Speaking of Disney, one major positive is Guardians of the Galaxy Vol. 3 continues to leg out with $19.95 million in its fourth weekend and has earned $731 million globally. If it continues with a standard rate of descent, it’ll reach around $820-825 million worldwide, which is a notable win for the trilogy capper. Much like Jon Watts, James Gunn made a remarkable trilogy for the MCU, and even with a rebooted/different version down the line, it has his blessing. (Let’s hope the fourth volume doesn’t screw it up, though.)

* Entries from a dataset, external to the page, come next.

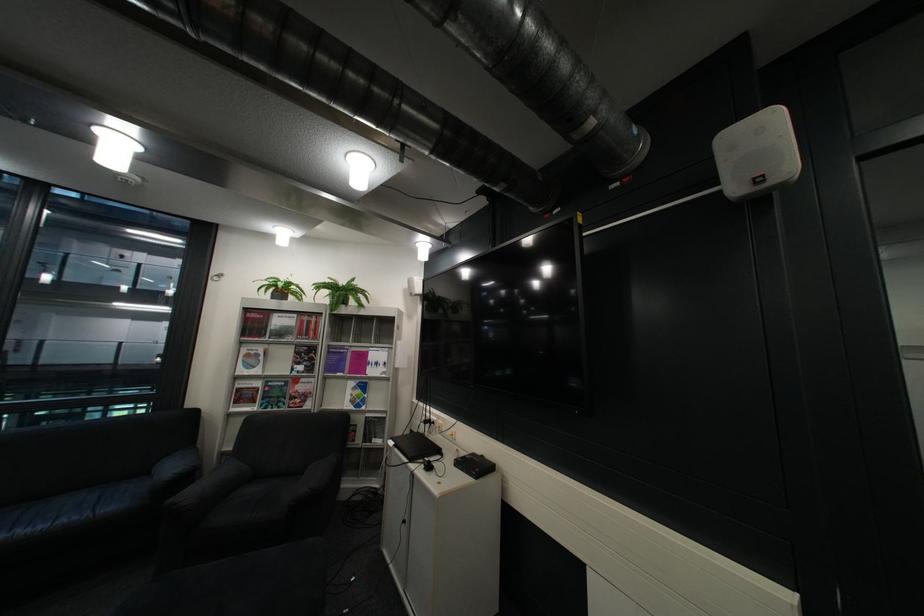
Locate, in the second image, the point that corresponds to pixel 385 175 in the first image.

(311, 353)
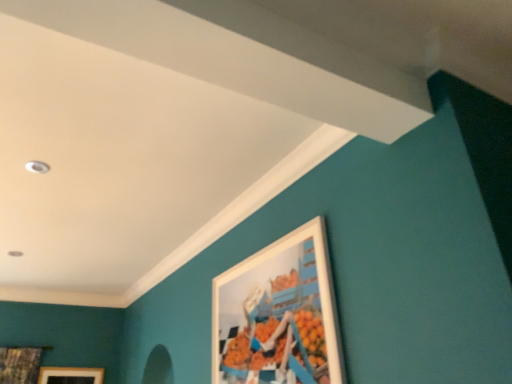
You are a GUI agent. You are given a task and a screenshot of the screen. Output one action in this format:
    pyautogui.click(x=<x>, y=<y>)
    Task: Click on the white matte picture frame at upper right
    The image size is (512, 384).
    Given the screenshot: What is the action you would take?
    pyautogui.click(x=278, y=314)

Measure the distance between point (214,340) and camera.

Point (214,340) is 2.48 meters away from camera.

Image resolution: width=512 pixels, height=384 pixels. What do you see at coordinates (278, 314) in the screenshot?
I see `white matte picture frame at upper right` at bounding box center [278, 314].

At what (x,y) coordinates should I click in order to perform the action: click on white matte picture frame at upper right. Please return your answer as a coordinate pair (x, y). Looking at the image, I should click on (278, 314).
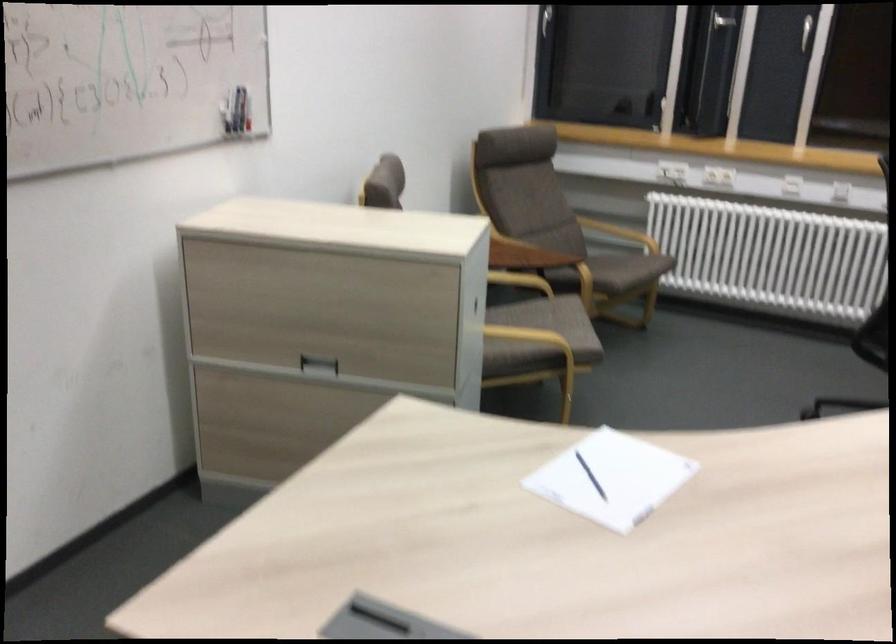
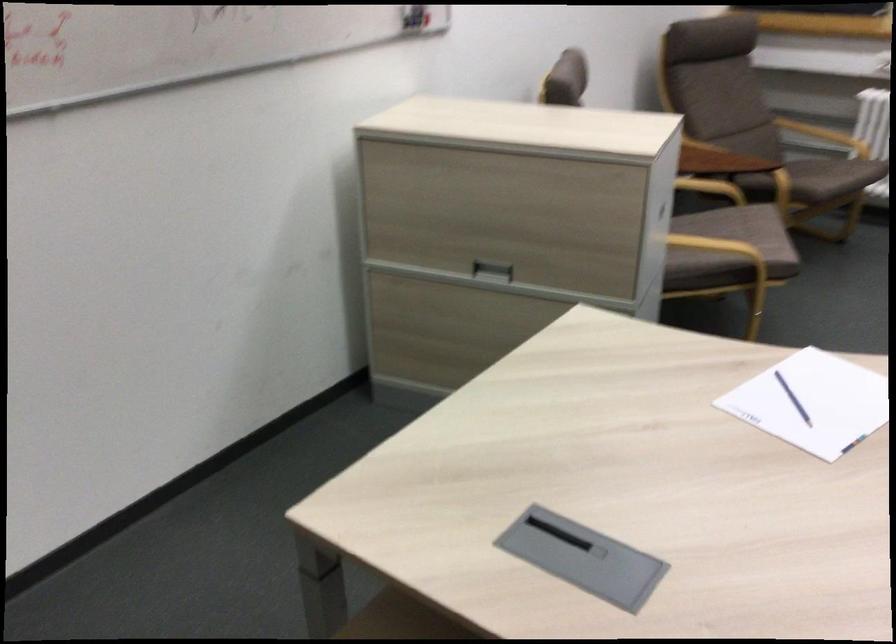
What movement of the cameraman would produce the second image?

The cameraman moved toward left, forward.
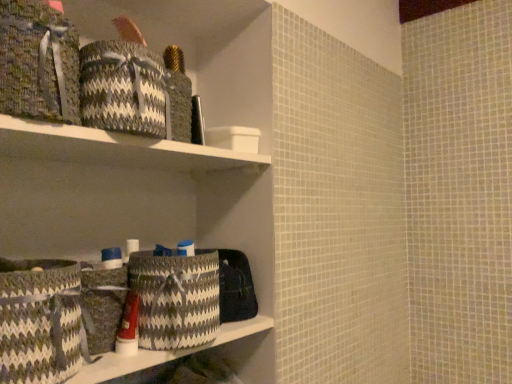
Question: Is woven fabric basket at upper left, acting as the 2th material starting from the right, taller than textured woven laundry basket at center?

Choices:
 (A) yes
 (B) no

Answer: (A)

Question: Is woven fabric basket at upper left, acting as the 2th material starting from the right, oriented towards textured woven laundry basket at center?

Choices:
 (A) yes
 (B) no

Answer: (B)

Question: Is textured woven laundry basket at center at the back of woven fabric basket at upper left, acting as the 2th material starting from the right?

Choices:
 (A) no
 (B) yes

Answer: (A)

Question: From the image's perspective, would you say woven fabric basket at upper left, acting as the 2th material starting from the right, is shown under textured woven laundry basket at center?

Choices:
 (A) no
 (B) yes

Answer: (A)

Question: Can you confirm if woven fabric basket at upper left, which appears as the first material when viewed from the left, is positioned to the right of textured woven laundry basket at center?

Choices:
 (A) yes
 (B) no

Answer: (B)

Question: Is point (41, 286) closer or farther from the camera than point (198, 344)?

Choices:
 (A) closer
 (B) farther

Answer: (A)

Question: From a real-world perspective, is textured woven basket at lower left, placed as the 2th basket when sorted from back to front, positioned above or below textured woven laundry basket at center?

Choices:
 (A) below
 (B) above

Answer: (A)

Question: Considering the positions of textured woven basket at lower left, placed as the 2th basket when sorted from back to front, and textured woven laundry basket at center in the image, is textured woven basket at lower left, placed as the 2th basket when sorted from back to front, bigger or smaller than textured woven laundry basket at center?

Choices:
 (A) big
 (B) small

Answer: (A)

Question: Considering their positions, is textured woven basket at lower left, the first basket positioned from the front, located in front of or behind textured woven laundry basket at center?

Choices:
 (A) front
 (B) behind

Answer: (A)

Question: Is textured woven basket at lower left spatially inside matte plastic tube at center, or outside of it?

Choices:
 (A) outside
 (B) inside

Answer: (A)

Question: From the image's perspective, is textured woven basket at lower left positioned above or below matte plastic tube at center?

Choices:
 (A) above
 (B) below

Answer: (B)

Question: Is textured woven basket at lower left in front of or behind matte plastic tube at center in the image?

Choices:
 (A) behind
 (B) front

Answer: (B)

Question: Looking at their shapes, would you say textured woven basket at lower left is wider or thinner than matte plastic tube at center?

Choices:
 (A) wide
 (B) thin

Answer: (A)

Question: Considering the positions of point (128, 135) and point (124, 291), is point (128, 135) closer or farther from the camera than point (124, 291)?

Choices:
 (A) closer
 (B) farther

Answer: (A)

Question: Visually, is white matte shelf at upper center positioned to the left or to the right of textured woven basket at lower left, the second basket in the front-to-back sequence?

Choices:
 (A) right
 (B) left

Answer: (A)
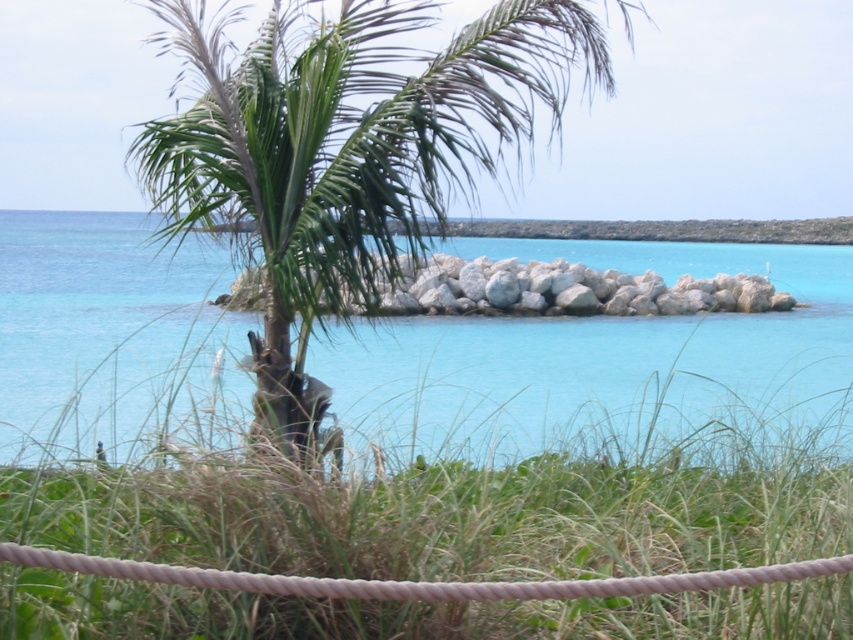
Question: Is turquoise water at center further to camera compared to white rock at center?

Choices:
 (A) yes
 (B) no

Answer: (B)

Question: Observing the image, what is the correct spatial positioning of turquoise water at center in reference to green leafy palm tree at center?

Choices:
 (A) above
 (B) below

Answer: (B)

Question: Which object appears farthest from the camera in this image?

Choices:
 (A) turquoise water at center
 (B) green grass at center
 (C) white rock at center

Answer: (C)

Question: Among these objects, which one is farthest from the camera?

Choices:
 (A) turquoise water at center
 (B) green leafy palm tree at center
 (C) white rock at center
 (D) green grass at center

Answer: (C)

Question: Which object is the closest to the green leafy palm tree at center?

Choices:
 (A) white rock at center
 (B) green grass at center
 (C) turquoise water at center

Answer: (B)

Question: Does turquoise water at center appear on the left side of white rock at center?

Choices:
 (A) no
 (B) yes

Answer: (B)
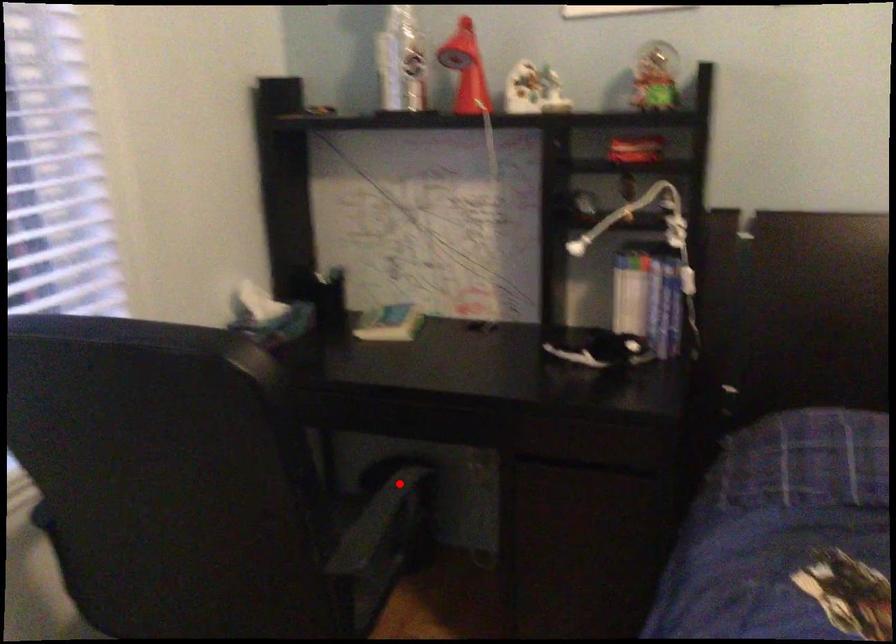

Fast X took a bit of a nosedive in its second weekend domestically, only earning $23 million as it faintly passed $100 million domestically. Even when discounting Memorial Day, the tenth installment is playing great overseas. However, the high budget remains the jarring outlier of whether it’ll make an ROI over raw theatrical grosses. It has earned $507 million thus far, meaning it might have enough in the tank to slip past F9 and reach around $730-750 million worldwide. The two factors working for it, China and the announcement of two follow-ups, are still working against its potential since one demonstrates it needs to prove its worth to Hollywood, while the other might become wearisome if Universal cannot put out quality two remaining sequels. At least the franchise has topped $7 billion worldwide, so.

The Super Mario Bros. Movie earned $6.27 million in its eighth weekend; it has made $1.276 billion worldwide, meaning it’ll top Frozen‘s cume to become the second-biggest animated grosser ever. Does this verify that Chris Pratt might not only be the biggest of the “Chrises” of 2023 but of all time now? Joke aside, Universal might hold the crown for the remainder of the year for the highest-earning film thanks to a generational IP.

Newcomers The Machine made $4.9 million, About My Father with $4.25 million, Kandahar‘s $2.41 million, and A24’s You Hurt My Feelings received $1.39 million.

Next weekend sees, the release of Spider-Man: Across The Spider-Verse, The Boogeyman, and Past Lives.